Trotz der Finanznot verteilt der Staat noch immer großzügig Geld – Experten verlangen eine Kürzung per Rasenmäher-Methode

Noch nie war die Geldnot des Staats so groß wie heute – und trotzdem laufen die Politiker mit Spendierhosen durch das Land. Nicht weniger als 156 Milliarden Euro verteilen Bund, Länder, Kommunen und EU Jahr für Jahr an Firmen und Bürger – so hoch ist die Summe von Subventionen und Steuervergünstigungen. Und das bei einer Neuverschuldung, die in diesem Jahr allein beim Bund jenseits der 30 Milliarden Euro liegen dürfte. Jede dritte Steuermark wird damit für Finanzhilfen und Steuernachlässe ausgegeben. „Freigiebiger verteilen nur Portugal und Italien das Geld“, kritisiert Alfred Boss, Finanzfachmann beim Institut für Weltwirtschaft in Kiel (IfW).
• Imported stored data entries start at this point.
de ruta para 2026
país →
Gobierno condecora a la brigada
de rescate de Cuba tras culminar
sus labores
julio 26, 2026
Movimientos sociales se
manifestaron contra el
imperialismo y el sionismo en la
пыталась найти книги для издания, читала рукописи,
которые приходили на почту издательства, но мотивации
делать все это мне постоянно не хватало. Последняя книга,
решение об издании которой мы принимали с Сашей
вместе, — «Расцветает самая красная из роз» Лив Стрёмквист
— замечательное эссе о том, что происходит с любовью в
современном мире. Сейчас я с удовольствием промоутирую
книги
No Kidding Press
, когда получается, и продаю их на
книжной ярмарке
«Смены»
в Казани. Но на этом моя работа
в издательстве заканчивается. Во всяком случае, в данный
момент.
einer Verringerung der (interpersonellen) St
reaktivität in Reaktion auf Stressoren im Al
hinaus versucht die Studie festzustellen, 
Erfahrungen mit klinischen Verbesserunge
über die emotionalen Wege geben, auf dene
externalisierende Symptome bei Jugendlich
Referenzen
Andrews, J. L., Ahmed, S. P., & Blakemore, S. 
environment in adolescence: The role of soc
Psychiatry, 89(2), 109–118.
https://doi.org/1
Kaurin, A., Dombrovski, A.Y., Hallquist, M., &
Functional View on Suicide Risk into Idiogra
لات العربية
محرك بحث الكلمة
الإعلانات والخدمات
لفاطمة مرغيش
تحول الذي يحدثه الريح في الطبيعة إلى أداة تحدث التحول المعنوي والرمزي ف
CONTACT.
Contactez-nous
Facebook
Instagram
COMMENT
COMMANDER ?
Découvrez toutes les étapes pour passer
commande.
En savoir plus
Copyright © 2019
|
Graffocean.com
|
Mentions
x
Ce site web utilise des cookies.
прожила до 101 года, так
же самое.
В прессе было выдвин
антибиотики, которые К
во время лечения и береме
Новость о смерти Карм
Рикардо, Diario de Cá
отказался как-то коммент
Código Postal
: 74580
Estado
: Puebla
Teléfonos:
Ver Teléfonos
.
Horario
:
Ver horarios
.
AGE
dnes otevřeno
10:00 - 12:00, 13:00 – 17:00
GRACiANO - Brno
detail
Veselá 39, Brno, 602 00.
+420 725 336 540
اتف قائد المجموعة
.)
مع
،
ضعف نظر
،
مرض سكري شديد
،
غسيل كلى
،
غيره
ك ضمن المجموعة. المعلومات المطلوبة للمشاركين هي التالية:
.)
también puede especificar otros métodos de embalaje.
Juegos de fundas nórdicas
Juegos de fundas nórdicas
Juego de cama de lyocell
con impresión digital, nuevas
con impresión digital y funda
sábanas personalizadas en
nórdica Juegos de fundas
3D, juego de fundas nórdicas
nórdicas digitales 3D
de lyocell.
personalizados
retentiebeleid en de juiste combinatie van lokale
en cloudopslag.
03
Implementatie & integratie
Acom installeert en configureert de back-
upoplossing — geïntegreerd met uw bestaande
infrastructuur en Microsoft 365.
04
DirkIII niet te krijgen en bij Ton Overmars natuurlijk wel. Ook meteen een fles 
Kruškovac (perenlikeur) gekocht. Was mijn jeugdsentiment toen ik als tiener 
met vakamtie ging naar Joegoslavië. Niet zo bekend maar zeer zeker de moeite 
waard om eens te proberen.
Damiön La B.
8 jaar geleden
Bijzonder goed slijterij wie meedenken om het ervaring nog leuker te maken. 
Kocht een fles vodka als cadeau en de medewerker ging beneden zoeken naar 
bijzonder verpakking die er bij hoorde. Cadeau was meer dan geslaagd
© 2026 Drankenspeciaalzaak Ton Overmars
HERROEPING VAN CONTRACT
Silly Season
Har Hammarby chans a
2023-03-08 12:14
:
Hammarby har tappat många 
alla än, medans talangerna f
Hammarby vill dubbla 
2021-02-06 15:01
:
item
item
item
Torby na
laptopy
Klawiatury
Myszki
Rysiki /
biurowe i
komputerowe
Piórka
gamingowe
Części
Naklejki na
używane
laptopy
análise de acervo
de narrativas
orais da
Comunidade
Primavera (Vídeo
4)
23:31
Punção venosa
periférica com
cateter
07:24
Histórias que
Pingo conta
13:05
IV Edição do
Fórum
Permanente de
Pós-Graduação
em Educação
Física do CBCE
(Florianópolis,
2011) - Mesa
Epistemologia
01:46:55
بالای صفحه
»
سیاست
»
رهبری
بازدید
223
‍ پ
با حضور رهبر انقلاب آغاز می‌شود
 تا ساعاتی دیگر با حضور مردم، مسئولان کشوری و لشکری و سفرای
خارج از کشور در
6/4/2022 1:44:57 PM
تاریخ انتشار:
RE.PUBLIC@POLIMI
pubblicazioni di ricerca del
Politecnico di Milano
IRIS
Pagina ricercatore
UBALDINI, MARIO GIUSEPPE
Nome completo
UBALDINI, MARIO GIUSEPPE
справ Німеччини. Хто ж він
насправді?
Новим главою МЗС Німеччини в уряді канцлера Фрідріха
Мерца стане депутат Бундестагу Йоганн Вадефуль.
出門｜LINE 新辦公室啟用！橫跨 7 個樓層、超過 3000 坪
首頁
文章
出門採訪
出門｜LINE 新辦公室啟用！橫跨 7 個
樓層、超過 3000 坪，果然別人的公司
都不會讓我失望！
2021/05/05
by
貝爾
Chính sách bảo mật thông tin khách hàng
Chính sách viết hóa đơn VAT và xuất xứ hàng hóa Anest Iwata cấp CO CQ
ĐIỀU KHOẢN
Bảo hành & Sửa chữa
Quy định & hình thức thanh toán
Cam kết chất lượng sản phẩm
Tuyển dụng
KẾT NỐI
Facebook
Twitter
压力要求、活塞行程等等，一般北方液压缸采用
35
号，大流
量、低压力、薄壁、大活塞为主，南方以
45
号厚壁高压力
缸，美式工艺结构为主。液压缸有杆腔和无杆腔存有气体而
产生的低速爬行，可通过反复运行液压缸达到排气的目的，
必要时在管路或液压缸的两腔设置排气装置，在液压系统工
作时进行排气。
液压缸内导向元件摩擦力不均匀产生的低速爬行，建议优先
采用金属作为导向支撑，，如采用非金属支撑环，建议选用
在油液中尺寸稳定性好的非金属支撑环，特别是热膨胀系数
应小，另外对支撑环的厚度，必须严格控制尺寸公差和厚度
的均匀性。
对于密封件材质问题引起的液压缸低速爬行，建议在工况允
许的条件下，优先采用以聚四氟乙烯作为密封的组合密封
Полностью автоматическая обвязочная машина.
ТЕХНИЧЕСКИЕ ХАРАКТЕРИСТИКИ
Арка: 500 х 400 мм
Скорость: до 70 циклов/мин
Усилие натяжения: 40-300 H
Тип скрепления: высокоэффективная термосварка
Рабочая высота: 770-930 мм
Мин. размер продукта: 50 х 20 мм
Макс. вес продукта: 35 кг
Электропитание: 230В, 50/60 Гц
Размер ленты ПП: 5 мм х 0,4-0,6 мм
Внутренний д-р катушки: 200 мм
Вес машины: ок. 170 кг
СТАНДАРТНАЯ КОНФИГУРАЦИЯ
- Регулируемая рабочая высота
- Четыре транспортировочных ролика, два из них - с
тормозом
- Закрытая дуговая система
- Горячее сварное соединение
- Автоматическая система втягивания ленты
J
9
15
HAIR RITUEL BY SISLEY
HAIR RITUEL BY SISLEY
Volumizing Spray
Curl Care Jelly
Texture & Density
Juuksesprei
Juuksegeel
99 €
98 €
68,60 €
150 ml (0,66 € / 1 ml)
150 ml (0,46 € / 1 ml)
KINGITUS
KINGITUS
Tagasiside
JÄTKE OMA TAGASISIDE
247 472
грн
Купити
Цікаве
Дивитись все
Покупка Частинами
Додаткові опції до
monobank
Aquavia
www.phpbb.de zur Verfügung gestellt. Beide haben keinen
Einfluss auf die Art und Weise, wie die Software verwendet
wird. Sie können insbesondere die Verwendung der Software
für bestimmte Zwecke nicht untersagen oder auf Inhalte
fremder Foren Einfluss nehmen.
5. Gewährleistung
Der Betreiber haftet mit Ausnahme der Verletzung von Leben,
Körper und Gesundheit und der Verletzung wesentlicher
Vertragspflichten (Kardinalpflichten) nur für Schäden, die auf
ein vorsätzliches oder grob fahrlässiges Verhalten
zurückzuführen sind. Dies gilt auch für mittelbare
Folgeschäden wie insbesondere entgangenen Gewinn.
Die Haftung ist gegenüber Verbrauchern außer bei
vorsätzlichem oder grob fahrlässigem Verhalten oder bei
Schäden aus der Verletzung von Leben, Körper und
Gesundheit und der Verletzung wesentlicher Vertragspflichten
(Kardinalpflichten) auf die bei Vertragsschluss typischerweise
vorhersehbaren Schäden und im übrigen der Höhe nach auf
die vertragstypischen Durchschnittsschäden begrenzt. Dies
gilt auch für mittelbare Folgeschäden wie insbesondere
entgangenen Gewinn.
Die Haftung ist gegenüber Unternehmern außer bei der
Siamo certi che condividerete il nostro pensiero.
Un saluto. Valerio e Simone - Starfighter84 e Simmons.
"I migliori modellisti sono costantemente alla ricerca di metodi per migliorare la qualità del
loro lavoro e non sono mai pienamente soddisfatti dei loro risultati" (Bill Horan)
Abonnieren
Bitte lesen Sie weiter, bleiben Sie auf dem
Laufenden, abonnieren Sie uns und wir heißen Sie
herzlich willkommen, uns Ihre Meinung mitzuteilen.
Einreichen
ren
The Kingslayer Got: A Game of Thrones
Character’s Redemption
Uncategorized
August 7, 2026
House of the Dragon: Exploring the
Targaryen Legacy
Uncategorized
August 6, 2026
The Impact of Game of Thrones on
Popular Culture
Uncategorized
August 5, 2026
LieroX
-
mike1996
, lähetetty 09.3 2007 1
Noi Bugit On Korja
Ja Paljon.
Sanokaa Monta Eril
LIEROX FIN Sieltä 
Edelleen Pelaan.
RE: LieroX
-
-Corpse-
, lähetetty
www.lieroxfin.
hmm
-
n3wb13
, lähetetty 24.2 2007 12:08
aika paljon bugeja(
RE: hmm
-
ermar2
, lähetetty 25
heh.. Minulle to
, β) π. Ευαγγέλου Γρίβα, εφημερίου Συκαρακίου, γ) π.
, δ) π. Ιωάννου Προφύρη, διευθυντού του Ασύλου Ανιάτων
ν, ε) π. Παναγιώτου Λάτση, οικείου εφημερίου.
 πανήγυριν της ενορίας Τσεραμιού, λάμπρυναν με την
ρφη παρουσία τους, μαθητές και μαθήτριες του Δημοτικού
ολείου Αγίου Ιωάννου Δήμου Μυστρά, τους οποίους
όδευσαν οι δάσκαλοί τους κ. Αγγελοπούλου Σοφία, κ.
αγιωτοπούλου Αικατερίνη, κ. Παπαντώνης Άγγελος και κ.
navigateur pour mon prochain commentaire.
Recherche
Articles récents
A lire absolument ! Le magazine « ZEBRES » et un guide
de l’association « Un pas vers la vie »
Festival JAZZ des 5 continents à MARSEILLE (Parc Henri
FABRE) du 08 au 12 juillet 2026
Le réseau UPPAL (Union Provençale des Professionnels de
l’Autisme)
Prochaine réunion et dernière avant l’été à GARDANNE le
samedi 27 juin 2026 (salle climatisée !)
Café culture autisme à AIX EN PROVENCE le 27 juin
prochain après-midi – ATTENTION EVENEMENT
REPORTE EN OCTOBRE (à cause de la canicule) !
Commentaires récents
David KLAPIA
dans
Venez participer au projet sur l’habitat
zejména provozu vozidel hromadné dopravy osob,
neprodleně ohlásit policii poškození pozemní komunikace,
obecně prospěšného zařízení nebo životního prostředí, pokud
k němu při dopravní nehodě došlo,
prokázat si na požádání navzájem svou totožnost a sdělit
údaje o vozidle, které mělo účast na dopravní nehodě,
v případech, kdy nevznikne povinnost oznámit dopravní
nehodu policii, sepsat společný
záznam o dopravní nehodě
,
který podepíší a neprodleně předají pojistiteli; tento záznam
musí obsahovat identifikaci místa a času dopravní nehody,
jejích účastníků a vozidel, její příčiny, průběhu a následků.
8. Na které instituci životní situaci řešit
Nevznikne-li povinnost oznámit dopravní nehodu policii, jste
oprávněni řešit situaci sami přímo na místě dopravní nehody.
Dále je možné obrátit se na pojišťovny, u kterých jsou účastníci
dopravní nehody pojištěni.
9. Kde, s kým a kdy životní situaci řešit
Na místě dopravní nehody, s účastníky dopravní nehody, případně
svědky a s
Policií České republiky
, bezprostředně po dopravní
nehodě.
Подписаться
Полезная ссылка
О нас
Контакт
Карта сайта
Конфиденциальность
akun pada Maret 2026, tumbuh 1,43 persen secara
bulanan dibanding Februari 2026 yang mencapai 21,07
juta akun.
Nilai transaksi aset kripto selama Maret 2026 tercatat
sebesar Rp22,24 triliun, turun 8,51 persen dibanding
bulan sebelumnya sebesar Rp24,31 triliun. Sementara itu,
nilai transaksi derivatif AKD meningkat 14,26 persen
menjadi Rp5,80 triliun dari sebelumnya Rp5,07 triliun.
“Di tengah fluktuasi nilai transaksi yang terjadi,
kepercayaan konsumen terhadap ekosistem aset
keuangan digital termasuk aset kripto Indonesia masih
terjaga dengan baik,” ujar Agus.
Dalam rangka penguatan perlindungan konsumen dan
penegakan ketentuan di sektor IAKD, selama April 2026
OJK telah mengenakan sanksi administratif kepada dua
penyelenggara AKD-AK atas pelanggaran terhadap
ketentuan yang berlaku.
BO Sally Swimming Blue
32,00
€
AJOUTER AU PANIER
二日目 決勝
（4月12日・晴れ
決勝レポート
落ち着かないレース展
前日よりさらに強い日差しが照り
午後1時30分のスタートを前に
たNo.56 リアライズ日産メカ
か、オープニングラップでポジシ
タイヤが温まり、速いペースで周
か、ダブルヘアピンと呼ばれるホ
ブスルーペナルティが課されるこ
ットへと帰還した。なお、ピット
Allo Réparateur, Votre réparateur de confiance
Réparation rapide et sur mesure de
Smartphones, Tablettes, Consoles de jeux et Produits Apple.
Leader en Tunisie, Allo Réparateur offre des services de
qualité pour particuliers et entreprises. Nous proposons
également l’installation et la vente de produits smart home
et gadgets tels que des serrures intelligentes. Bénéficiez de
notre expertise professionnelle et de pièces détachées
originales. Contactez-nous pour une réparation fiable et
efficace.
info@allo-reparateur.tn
Der Schaden für den Wohlstand der Bürger ist immens: Veraltete Branchen werden alimentiert und künstlich am Leben gehalten, neue Unternehmen entstehen erst gar nicht, weil die Steuerbelastung zu hoch ist. Das schmälert das Wirtschaftswachstum. Würde der Staat sämtliche Subventionszahlungen einstellen, ließe sich der Spitzensteuersatz von heute 48,5 auf 18,8 Prozent senken, der Eingangssteuersatz müsste statt 19,9 nur 7,7 Prozent betragen. Doch Finanzminister Hans Eichel sieht die Lage nicht ganz so dramatisch – in seinem Subventionsbericht kommt er nur auf eine Summe von 57 Milliarden Euro, nur ein Drittel der IfW-Summe. Der Grund: Eichel zählt Ausgaben wie etwa das Wohngeld nicht zu den marktschädlichen Subventionen, sondern zu sozialpolitisch begründeten Transfers. Und Zuschüsse an den Auslandssender Deutsche Welle oder an die Bundestagskantine verbucht das Finanzministerium nebulös unter „allgemeine Staatsaufgaben“. Ebenso unberücksichtigt lässt er Bürgschaften und öffentliche Kredite, etwa an das angeschlagene Telefonunternehmen Mobilcom.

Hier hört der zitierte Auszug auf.